We don't need fancy buildings to minister the Gospel either, with all their overheads. Rather, "the testimony of our conscience [should be] that we conducted ourselves in the world in simplicity and godly sincerity, not with fleshly wisdom but by the grace of Elohim, and more abundantly toward you (our congregations)" (2 Cor.1:12, NKJV). I believe we should use the Prussian George Müller, who established orphanages in England, as our model: and though I am far from his stature personally, that is what I aspire to.
With so many opportunistic, wolverine ministers out there in both evangelical and messianic movements, believers need to be careful. And ministers need to repent before Yahweh disciplines them in front of everyone. They have the same carnal natures as ordinary folk and need to remember that. They put on their trousers just like you and me. They should be respected and honoured because of their offices (which Yahweh gave them) but treated as equals in all other respects.

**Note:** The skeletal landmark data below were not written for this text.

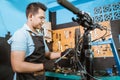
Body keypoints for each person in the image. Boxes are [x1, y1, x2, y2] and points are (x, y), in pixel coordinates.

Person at [8, 2, 70, 80]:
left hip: (39, 77)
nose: (43, 21)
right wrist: (44, 66)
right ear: (30, 16)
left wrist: (63, 53)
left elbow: (48, 54)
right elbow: (17, 66)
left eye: (44, 18)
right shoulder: (21, 34)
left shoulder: (39, 34)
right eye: (41, 18)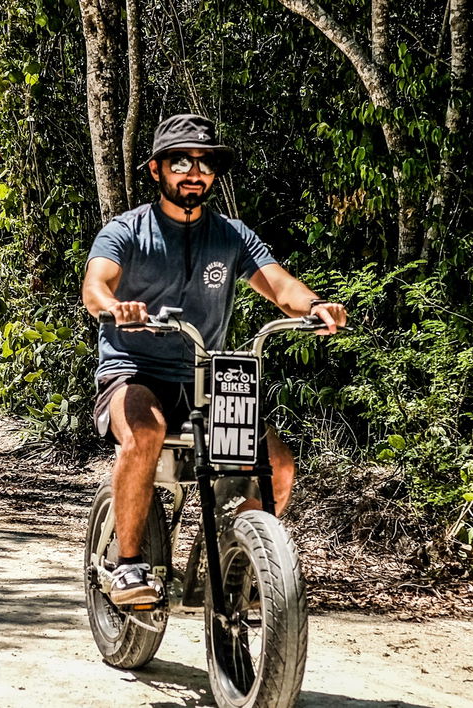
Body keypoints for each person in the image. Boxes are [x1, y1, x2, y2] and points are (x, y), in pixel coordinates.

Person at [81, 114, 348, 607]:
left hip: (205, 378)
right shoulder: (127, 231)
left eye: (205, 164)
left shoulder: (232, 235)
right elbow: (95, 285)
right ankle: (128, 564)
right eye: (181, 161)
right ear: (157, 169)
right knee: (144, 433)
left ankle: (237, 561)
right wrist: (115, 306)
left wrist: (315, 306)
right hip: (132, 373)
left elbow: (281, 286)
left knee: (279, 468)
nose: (193, 172)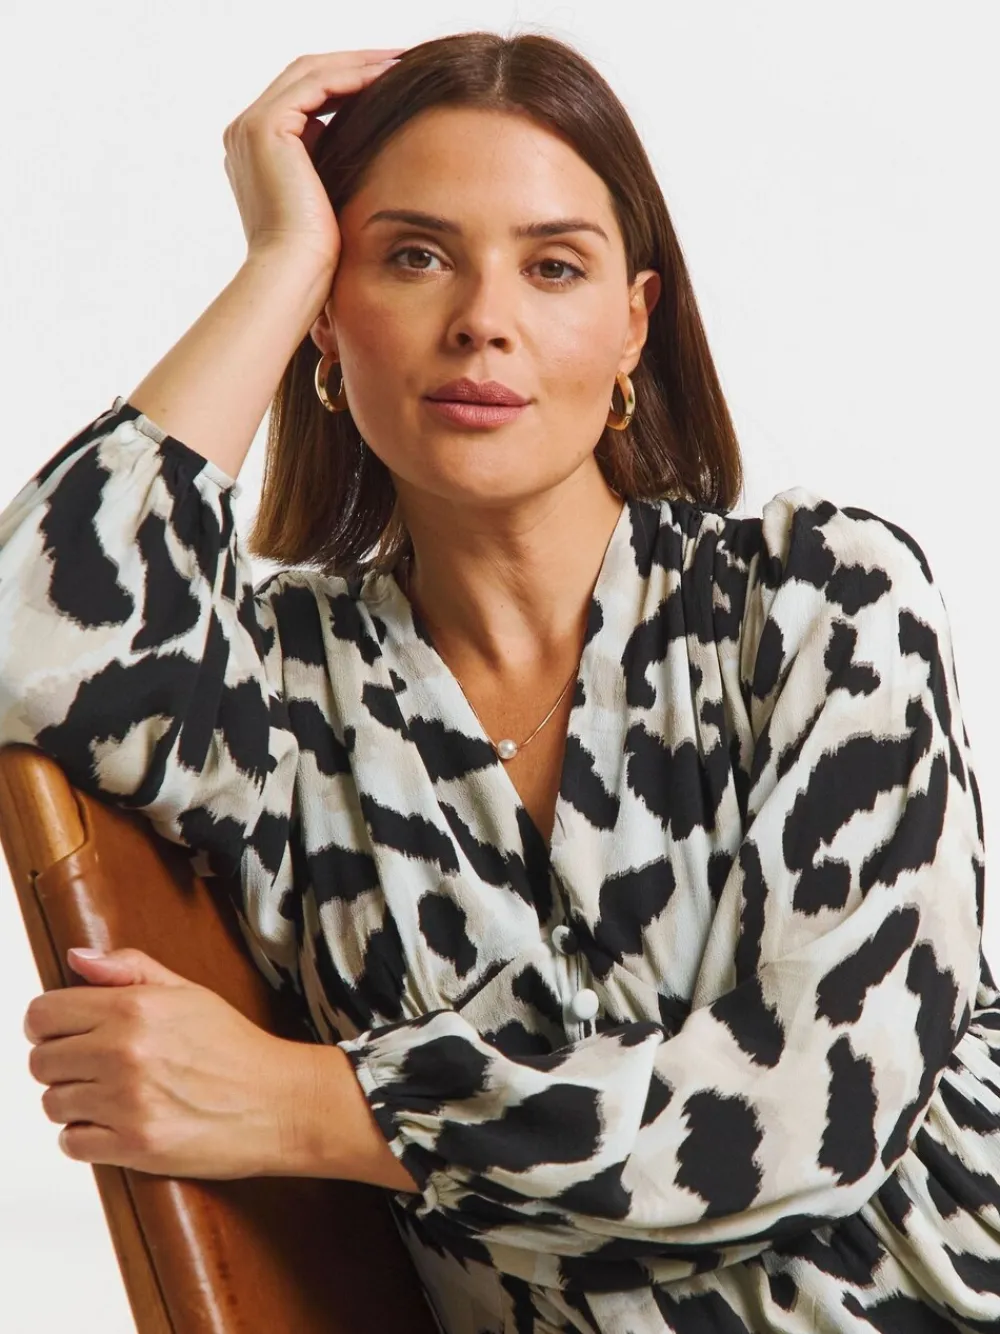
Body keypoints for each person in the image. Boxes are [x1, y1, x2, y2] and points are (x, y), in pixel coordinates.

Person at [2, 29, 999, 1334]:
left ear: (634, 322)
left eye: (553, 265)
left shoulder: (818, 599)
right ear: (327, 321)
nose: (483, 319)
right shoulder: (286, 696)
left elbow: (817, 1110)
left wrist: (303, 1104)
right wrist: (280, 257)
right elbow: (31, 640)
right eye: (413, 257)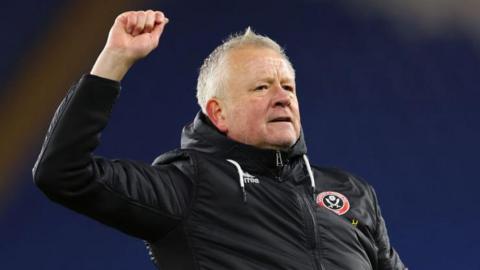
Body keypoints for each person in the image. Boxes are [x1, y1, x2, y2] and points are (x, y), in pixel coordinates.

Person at [33, 10, 406, 270]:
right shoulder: (192, 185)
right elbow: (63, 173)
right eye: (262, 87)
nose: (282, 97)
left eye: (288, 87)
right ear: (218, 113)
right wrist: (114, 60)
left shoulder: (352, 192)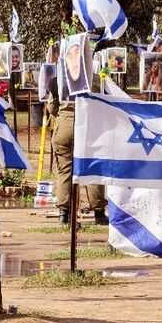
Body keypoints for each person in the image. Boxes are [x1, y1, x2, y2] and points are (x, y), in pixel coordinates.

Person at [48, 70, 107, 225]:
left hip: (64, 127)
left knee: (64, 172)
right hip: (88, 126)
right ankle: (99, 214)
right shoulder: (93, 78)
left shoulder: (59, 78)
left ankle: (64, 214)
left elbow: (51, 108)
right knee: (92, 170)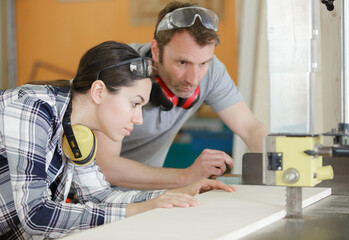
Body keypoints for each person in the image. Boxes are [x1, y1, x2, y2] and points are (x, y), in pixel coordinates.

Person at [0, 40, 236, 239]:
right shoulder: (32, 108)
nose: (139, 118)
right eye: (135, 103)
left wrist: (178, 194)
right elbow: (36, 215)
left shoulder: (79, 132)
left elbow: (101, 196)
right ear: (99, 92)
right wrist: (137, 209)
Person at [95, 1, 269, 191]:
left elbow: (250, 127)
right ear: (156, 50)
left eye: (203, 63)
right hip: (95, 193)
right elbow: (106, 166)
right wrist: (186, 176)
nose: (194, 80)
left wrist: (281, 162)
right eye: (182, 62)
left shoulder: (211, 72)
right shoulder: (120, 72)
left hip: (146, 193)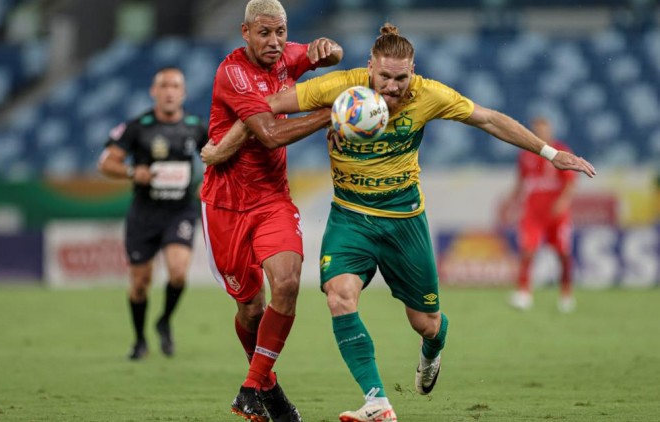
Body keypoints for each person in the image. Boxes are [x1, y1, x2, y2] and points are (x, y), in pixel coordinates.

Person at [203, 23, 596, 422]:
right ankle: (377, 402)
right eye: (384, 76)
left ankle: (433, 350)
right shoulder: (339, 87)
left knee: (425, 323)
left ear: (414, 71)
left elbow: (490, 119)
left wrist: (550, 153)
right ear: (370, 67)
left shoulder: (429, 95)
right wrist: (223, 149)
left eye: (401, 77)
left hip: (404, 221)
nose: (392, 86)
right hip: (351, 218)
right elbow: (265, 106)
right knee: (339, 296)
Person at [200, 0, 343, 421]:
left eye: (281, 32)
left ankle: (250, 388)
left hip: (272, 199)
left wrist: (328, 48)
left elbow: (334, 55)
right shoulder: (234, 74)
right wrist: (327, 114)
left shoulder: (286, 56)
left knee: (288, 281)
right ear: (245, 33)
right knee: (250, 308)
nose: (275, 42)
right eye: (265, 33)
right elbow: (271, 135)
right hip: (225, 205)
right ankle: (269, 387)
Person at [98, 67, 208, 361]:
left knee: (178, 273)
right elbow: (106, 163)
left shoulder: (197, 127)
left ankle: (164, 320)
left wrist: (209, 182)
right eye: (164, 85)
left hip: (180, 211)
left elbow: (217, 156)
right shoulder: (137, 127)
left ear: (183, 93)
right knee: (139, 283)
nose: (170, 91)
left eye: (175, 86)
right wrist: (134, 171)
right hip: (144, 214)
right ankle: (139, 340)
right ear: (154, 92)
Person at [507, 117, 578, 313]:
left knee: (563, 254)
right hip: (533, 213)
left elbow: (571, 182)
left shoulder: (561, 151)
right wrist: (512, 204)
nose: (540, 133)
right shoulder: (526, 155)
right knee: (527, 251)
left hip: (556, 214)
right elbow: (521, 182)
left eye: (543, 129)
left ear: (550, 131)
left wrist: (563, 202)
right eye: (536, 130)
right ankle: (523, 293)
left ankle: (566, 293)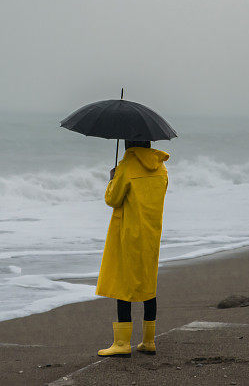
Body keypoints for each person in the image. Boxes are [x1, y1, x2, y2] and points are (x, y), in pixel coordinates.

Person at [95, 139, 169, 358]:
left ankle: (122, 343)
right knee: (148, 283)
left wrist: (113, 178)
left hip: (128, 232)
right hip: (151, 232)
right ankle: (148, 341)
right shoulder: (161, 168)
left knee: (123, 284)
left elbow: (112, 199)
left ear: (128, 144)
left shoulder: (126, 167)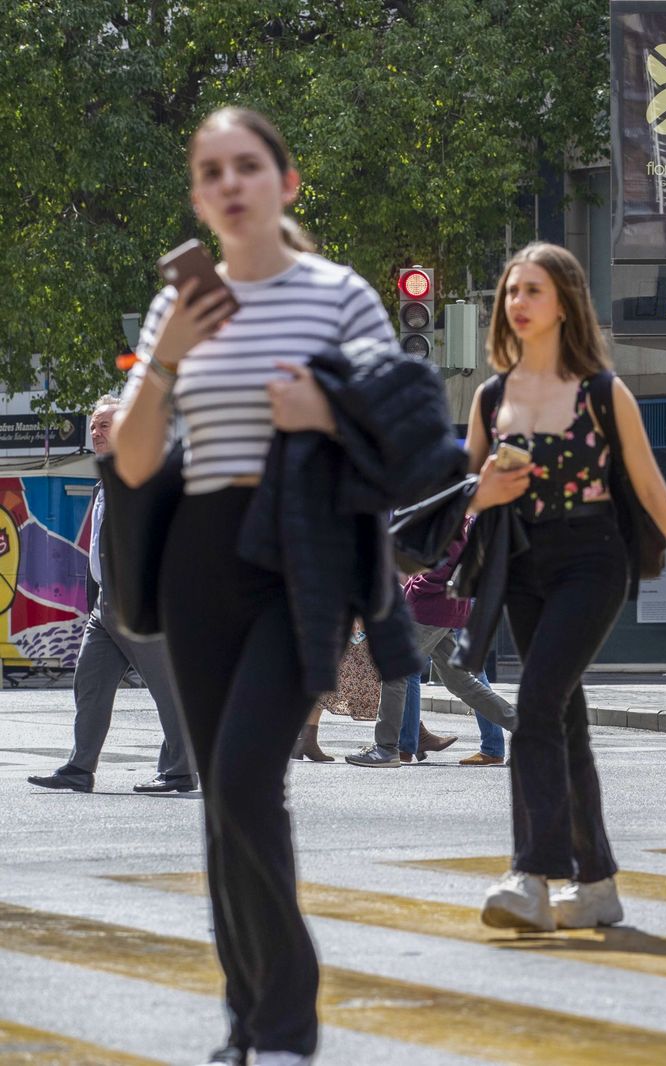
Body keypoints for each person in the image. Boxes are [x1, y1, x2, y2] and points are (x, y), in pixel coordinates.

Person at [111, 107, 434, 1066]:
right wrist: (163, 363)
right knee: (222, 796)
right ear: (199, 195)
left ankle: (288, 1024)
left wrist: (323, 414)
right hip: (199, 560)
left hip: (304, 558)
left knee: (250, 781)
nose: (230, 183)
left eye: (248, 166)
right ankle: (248, 1022)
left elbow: (410, 440)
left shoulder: (340, 295)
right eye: (212, 171)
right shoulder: (181, 309)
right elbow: (133, 463)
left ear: (285, 183)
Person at [457, 241, 666, 933]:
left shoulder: (603, 393)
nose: (517, 303)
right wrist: (484, 491)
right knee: (563, 718)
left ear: (565, 302)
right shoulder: (490, 397)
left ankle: (532, 876)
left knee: (537, 702)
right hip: (521, 564)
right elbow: (467, 497)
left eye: (533, 291)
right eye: (511, 291)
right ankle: (598, 884)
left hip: (592, 559)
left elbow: (650, 488)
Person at [26, 395, 197, 795]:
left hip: (144, 604)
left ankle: (180, 771)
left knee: (167, 691)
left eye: (105, 425)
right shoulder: (107, 480)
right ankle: (79, 768)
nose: (96, 432)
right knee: (89, 685)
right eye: (94, 426)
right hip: (105, 607)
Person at [347, 521, 516, 768]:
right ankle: (526, 728)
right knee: (460, 681)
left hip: (430, 609)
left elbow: (448, 561)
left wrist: (417, 588)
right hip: (444, 609)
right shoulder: (453, 509)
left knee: (396, 672)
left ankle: (386, 749)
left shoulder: (447, 509)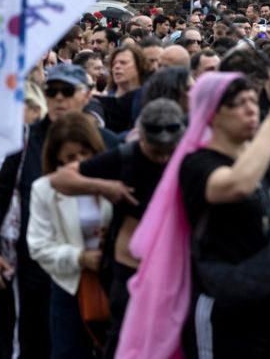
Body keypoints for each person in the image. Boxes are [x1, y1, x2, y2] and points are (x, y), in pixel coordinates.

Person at [118, 56, 270, 358]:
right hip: (225, 310)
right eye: (239, 103)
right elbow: (236, 184)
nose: (251, 109)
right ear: (213, 114)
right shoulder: (197, 163)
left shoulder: (269, 152)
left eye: (252, 101)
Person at [0, 64, 119, 359]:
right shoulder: (23, 139)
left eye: (66, 91)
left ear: (85, 96)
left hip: (96, 268)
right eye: (51, 91)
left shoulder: (108, 143)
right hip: (32, 264)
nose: (58, 98)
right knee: (31, 343)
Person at [49, 99, 186, 358]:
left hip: (173, 268)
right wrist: (105, 187)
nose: (162, 157)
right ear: (142, 137)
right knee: (123, 340)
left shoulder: (186, 157)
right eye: (155, 151)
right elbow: (61, 179)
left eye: (168, 151)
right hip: (128, 269)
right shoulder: (126, 157)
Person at [27, 112, 111, 359]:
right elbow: (39, 246)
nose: (79, 162)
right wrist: (81, 257)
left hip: (115, 280)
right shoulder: (44, 190)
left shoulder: (114, 178)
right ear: (57, 160)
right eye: (70, 157)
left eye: (85, 154)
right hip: (69, 284)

Paul therefore had these words of counsel to give to Timothy and for prospective and actual ministers today:
"If you instruct the brethren...you will be a good minister of Yah'shua the Messiah, nourished in the words of faith and of the good doctrine which you have carefully followed. But reject profane and old wives' fables, and exercise yourself toward godliness. For bodily exercise profits a little, but godliness is profitable for all things, having promise of the life that now is and of that which is to come. This is a faithful saying and worthy of all acceptance. For to this end we both labour and suffer reproach, because we trust in the living Elohim, who is the Saviour of all men, especially of those who believe" (1 Tim 4:6-10, NKJV).